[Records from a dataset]
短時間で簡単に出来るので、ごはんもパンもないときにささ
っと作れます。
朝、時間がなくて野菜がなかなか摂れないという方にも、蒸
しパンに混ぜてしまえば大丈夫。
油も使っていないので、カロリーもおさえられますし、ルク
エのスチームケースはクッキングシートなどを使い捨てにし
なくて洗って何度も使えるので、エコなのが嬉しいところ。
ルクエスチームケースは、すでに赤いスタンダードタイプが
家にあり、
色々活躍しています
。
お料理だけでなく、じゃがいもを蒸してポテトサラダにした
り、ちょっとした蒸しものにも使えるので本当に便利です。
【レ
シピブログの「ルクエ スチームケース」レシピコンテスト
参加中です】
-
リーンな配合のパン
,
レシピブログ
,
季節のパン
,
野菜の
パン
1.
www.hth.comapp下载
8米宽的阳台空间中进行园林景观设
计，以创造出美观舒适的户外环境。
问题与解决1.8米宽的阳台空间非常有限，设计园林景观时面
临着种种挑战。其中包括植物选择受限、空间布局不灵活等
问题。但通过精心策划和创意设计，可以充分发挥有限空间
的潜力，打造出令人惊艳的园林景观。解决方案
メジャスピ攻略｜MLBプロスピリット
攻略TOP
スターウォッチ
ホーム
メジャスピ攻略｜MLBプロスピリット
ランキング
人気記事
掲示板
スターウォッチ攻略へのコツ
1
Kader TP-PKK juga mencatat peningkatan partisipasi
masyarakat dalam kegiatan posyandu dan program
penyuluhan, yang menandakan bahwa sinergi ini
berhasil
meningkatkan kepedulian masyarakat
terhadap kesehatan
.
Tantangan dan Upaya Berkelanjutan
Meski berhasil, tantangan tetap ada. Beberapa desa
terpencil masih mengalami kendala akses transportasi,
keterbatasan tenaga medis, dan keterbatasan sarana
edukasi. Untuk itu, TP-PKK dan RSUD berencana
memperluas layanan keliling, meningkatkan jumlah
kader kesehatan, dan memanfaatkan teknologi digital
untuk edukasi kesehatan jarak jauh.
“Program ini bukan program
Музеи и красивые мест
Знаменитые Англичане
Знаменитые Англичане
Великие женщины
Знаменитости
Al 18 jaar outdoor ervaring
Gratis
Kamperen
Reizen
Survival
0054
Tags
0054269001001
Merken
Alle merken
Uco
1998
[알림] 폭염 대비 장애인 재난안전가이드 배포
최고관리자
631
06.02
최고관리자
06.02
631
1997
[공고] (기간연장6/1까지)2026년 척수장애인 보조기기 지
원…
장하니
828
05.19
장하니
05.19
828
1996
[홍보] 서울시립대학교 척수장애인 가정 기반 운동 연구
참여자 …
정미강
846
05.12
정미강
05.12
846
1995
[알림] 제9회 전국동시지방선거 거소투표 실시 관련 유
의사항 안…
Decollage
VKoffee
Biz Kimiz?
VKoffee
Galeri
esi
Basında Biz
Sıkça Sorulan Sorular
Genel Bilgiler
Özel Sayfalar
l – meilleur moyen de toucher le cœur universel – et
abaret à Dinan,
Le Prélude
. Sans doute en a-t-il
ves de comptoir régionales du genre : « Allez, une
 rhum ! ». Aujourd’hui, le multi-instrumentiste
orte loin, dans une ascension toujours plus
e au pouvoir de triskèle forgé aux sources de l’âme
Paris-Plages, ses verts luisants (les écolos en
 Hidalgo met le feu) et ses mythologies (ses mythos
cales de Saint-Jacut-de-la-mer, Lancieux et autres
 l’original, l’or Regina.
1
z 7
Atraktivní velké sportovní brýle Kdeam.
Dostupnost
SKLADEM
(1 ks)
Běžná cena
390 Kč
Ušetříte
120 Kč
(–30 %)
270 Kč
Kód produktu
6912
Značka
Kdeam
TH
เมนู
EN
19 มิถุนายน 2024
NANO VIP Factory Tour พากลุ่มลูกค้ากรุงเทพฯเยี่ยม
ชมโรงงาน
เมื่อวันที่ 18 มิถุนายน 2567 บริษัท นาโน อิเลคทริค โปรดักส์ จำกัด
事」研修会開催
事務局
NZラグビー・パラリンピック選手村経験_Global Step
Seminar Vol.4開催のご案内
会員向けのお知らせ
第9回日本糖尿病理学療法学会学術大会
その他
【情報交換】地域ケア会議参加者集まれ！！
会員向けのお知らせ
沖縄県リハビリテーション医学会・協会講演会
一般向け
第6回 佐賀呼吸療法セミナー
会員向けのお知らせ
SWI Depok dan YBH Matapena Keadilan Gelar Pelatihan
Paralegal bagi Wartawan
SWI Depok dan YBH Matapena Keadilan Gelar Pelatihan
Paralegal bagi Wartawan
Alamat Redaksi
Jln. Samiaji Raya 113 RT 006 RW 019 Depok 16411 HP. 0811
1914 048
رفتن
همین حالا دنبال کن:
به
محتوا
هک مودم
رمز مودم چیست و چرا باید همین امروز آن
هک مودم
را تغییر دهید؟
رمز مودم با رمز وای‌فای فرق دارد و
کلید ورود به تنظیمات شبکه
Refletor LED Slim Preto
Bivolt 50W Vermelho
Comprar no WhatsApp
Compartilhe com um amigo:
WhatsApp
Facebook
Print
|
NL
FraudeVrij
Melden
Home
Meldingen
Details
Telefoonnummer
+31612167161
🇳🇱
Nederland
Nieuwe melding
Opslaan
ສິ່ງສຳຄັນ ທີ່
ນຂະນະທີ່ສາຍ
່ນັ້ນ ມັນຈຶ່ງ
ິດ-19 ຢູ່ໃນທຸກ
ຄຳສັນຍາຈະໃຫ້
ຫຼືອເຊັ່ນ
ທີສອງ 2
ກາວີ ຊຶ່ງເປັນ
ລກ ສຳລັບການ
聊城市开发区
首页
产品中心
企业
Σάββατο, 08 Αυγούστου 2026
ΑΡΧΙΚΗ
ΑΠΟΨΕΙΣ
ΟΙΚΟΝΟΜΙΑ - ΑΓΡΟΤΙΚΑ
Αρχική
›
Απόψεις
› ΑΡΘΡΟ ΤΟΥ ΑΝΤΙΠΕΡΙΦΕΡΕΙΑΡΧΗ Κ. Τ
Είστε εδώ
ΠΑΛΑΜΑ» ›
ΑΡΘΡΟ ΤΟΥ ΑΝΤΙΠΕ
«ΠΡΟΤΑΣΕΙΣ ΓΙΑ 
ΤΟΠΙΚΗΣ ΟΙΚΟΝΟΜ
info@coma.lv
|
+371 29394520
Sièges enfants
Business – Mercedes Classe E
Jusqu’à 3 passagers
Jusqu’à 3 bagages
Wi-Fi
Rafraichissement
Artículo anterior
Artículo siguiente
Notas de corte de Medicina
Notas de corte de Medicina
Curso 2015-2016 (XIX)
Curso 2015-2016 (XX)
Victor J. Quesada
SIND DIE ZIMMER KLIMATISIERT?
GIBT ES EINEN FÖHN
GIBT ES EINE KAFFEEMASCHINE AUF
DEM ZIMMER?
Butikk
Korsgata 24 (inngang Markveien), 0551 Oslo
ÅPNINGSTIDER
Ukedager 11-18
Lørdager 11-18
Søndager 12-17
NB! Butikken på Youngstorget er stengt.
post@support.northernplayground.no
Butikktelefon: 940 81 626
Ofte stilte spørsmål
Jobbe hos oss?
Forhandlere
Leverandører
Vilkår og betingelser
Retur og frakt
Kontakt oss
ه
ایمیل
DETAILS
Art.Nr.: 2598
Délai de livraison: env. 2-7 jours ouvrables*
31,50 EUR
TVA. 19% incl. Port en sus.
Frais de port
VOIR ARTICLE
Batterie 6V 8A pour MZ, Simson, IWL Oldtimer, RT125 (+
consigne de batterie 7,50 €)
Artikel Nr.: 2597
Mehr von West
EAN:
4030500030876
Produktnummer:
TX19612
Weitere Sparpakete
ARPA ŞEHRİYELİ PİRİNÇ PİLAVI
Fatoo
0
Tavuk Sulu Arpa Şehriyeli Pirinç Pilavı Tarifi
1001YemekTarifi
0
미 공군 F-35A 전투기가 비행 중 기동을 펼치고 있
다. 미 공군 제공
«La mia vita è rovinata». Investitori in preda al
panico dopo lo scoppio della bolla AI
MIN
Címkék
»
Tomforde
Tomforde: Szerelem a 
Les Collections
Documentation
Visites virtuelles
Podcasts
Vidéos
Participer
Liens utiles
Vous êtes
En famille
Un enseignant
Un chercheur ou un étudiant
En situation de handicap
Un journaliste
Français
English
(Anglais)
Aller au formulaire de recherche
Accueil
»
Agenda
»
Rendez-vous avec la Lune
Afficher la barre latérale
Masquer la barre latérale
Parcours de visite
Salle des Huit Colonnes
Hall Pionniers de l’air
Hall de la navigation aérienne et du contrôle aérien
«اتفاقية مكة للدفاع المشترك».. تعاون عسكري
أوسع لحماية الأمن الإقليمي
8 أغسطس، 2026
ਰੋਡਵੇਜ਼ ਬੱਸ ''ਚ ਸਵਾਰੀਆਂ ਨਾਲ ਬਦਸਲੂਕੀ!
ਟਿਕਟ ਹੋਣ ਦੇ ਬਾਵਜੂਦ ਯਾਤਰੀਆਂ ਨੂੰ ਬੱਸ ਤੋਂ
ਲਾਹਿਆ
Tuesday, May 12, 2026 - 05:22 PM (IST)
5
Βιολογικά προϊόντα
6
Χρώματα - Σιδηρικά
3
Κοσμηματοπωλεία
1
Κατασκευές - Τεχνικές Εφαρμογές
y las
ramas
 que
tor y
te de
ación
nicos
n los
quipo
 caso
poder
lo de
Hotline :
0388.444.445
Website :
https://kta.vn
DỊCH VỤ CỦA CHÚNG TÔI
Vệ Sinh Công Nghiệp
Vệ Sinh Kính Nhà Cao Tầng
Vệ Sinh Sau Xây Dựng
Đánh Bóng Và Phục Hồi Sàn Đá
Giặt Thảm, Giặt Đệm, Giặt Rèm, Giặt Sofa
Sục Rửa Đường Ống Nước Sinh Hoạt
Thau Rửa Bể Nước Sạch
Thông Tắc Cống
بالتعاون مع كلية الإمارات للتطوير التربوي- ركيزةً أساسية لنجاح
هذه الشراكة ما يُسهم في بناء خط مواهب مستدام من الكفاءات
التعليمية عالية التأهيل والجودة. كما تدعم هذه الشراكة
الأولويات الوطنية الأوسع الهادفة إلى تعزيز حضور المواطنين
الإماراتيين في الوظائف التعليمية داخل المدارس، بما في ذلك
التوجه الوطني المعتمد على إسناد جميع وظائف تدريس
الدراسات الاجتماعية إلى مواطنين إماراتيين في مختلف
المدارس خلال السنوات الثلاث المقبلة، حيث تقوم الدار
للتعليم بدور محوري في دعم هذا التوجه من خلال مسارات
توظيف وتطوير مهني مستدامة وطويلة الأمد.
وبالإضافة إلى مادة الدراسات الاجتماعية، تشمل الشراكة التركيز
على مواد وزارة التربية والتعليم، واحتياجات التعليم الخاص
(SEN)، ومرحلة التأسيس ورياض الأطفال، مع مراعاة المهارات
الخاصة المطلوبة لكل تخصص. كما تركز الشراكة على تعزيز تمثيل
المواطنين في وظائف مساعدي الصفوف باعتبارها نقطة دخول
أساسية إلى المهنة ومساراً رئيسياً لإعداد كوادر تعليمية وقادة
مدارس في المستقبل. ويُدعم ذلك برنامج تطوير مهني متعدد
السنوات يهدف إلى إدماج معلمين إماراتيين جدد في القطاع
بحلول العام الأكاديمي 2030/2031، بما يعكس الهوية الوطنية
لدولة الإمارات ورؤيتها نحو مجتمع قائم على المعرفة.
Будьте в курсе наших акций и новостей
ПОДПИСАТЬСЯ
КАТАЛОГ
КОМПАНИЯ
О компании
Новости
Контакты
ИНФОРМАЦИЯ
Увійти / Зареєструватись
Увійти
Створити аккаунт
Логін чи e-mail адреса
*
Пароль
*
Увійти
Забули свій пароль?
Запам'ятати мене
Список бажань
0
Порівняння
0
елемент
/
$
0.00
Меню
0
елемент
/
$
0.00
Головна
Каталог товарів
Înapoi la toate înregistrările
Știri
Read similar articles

» WORK INSTRUCTIONS
Nothing should be returned except the lines from the first line of the data above through the line with "临着种种挑战。其中包括植物选择受限、空间布局不灵活等", each one exact.

» TASK SOLUTION
短時間で簡単に出来るので、ごはんもパンもないときにささ
っと作れます。
朝、時間がなくて野菜がなかなか摂れないという方にも、蒸
しパンに混ぜてしまえば大丈夫。
油も使っていないので、カロリーもおさえられますし、ルク
エのスチームケースはクッキングシートなどを使い捨てにし
なくて洗って何度も使えるので、エコなのが嬉しいところ。
ルクエスチームケースは、すでに赤いスタンダードタイプが
家にあり、
色々活躍しています
。
お料理だけでなく、じゃがいもを蒸してポテトサラダにした
り、ちょっとした蒸しものにも使えるので本当に便利です。
【レ
シピブログの「ルクエ スチームケース」レシピコンテスト
参加中です】
-
リーンな配合のパン
,
レシピブログ
,
季節のパン
,
野菜の
パン
1.
www.hth.comapp下载
8米宽的阳台空间中进行园林景观设
计，以创造出美观舒适的户外环境。
问题与解决1.8米宽的阳台空间非常有限，设计园林景观时面
临着种种挑战。其中包括植物选择受限、空间布局不灵活等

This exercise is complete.